To that end the AFRO has launched joint ventures, partnered with the Local Media Association (LMA) to raise funds, applied for and been the recipient of several grants, and developed new publications and a variety of new content that will leverage its growing digital and print presence. All of this continues to build upon the foundation of a newspaper that has published without interruption over three different centuries.  

Last week the paper announced “Word in Black,” an alliance with 10 Black-owned publications to share content and pursue joint projects that Dr. Draper says is just the beginning.   

“We want to make sure the Black press is part of the national conversation.”

The point of the coalition is not solely to collaborate on content, but to seek solutions to the vexing crisis of racial inequality that continues to thwart progress across the country. 

The AFRO also recently launched a unique and innovative “membership” program; inviting readers to become “members” by participating in several levels of commitment, digital only, digital and print, and corporate.  Subscribers are issued a membership card that offers discounts from participating partners.


The company has also made strides to leverage its massive social media presence, which reaches 1.5 million readers per week across a variety of platforms. Last month the AFRO launched a show targeted to its 670,000 Facebook followers called The Chicken Boxx.  

The live talk show aims to dispel myths about African Americans while engaging in constructive conversations about race, Dr. Draper says.

In March, the company released a timely book highlighting the role of Black women in the struggle for voting rights. “To the Front: Black Women and the Vote,” in 118 pages,  features color photographs and historical material from the AFRO archives along with essays from women who have contributed to the AFRO past and present.

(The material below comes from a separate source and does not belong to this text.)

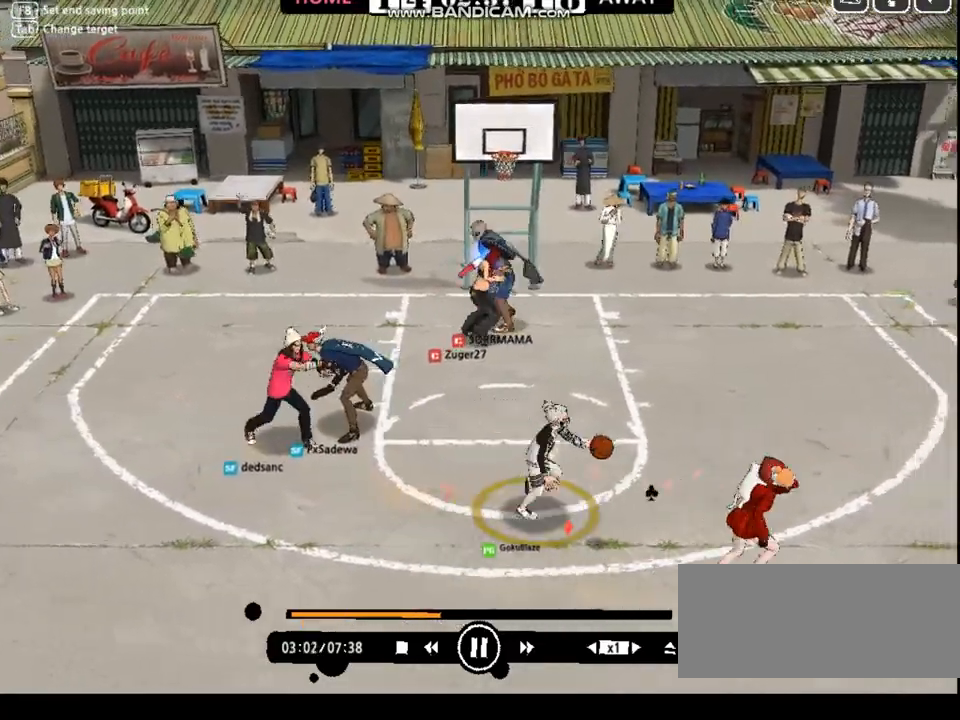
{"keys": ["down", "right"]}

Readers will be surprised with the reoccurrence of the series, “We’re Still Here,” begun in July to address the ongoing violence Black citizens experience in encounters with police. In January, 2021,  and each month following, a 40+ page magazine-style paper will focus on a single topic, melding current news and community happenings with historical pieces from the AFRO Archives.

Along with the new content is a push for more data driven investigative reporting; journalism that will do more than just seek to identify problems. 

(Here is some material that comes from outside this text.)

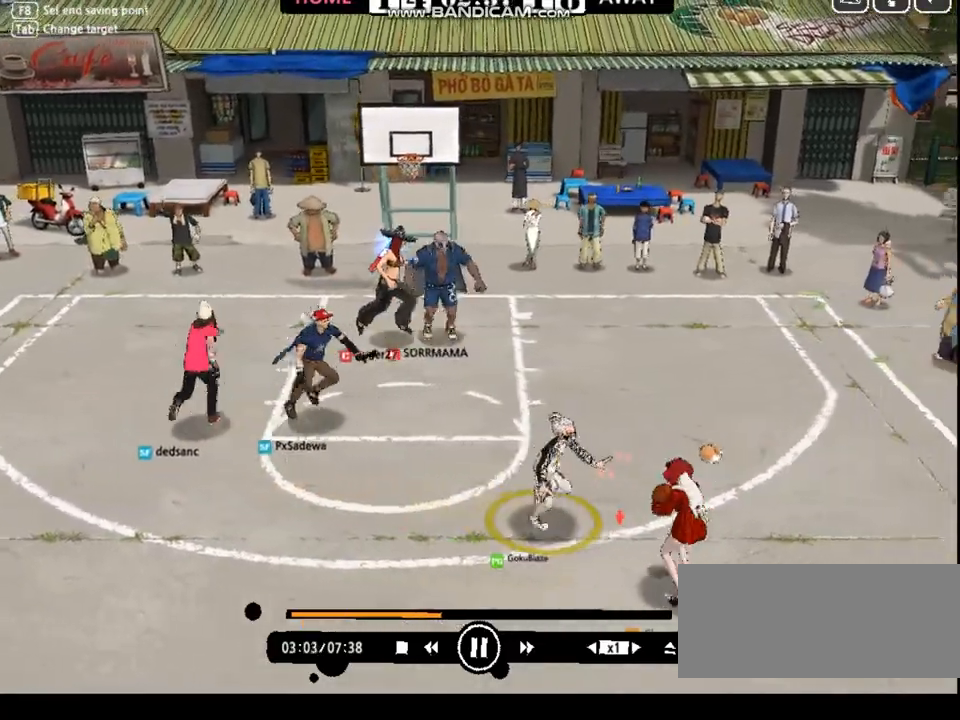
{"keys": [], "events": [[33, "down", "up"], [233, "right", "up"]]}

“We want to grow in our impact and influence for the betterment of the community, Dr. Draper said.  “That means finding solutions too.” 


The AFRO publisher credits a multi-generational staff as the primary ingredient for the progress of the company despite daunting obstacles.   A wide variety of both perspectives and talents she believes is the key formula for success.

“We have great people on our team,” she said. “I’m a proud fourth generation, I want to make sure the 5th and 6th generation are involved too.”

National and Local News Editor Jessica Dortch is one of the staffers representing the younger generations. She says part of her job is reaffirming the connection between the AFRO and younger readers.

“My mission here is to make sure that millennials know that they can count on us for dependable and relatable news on topics that directly affect our community,” Dortch said. 

“I want them to know that the AFRO is a safe place for their voices to be heard.” 

And for those interested in the “merch,” a visit to, will yield finds of T-shirts, hoodies and tote bags, all bearing the AFRO logo.

Founded in 1892 by John H. Murphy Sr., the AFRO is the oldest African-American, family-owned, continuously operating media organization in the country. 

The current crisis marks another historic moment through which the paper has thrived, having survived two world wars, the Jim crow era, the great depression and tumult of the struggle to achieve civil rights.

But Dr. Draper says the organization views the most recent set of challenges as a moment of positive transformation.  

“The flipside of a crisis is opportunity, and we have been blessed to have many opportunities, she said. 

“And we must meet these challenges and engage them for the communities who depend upon us.”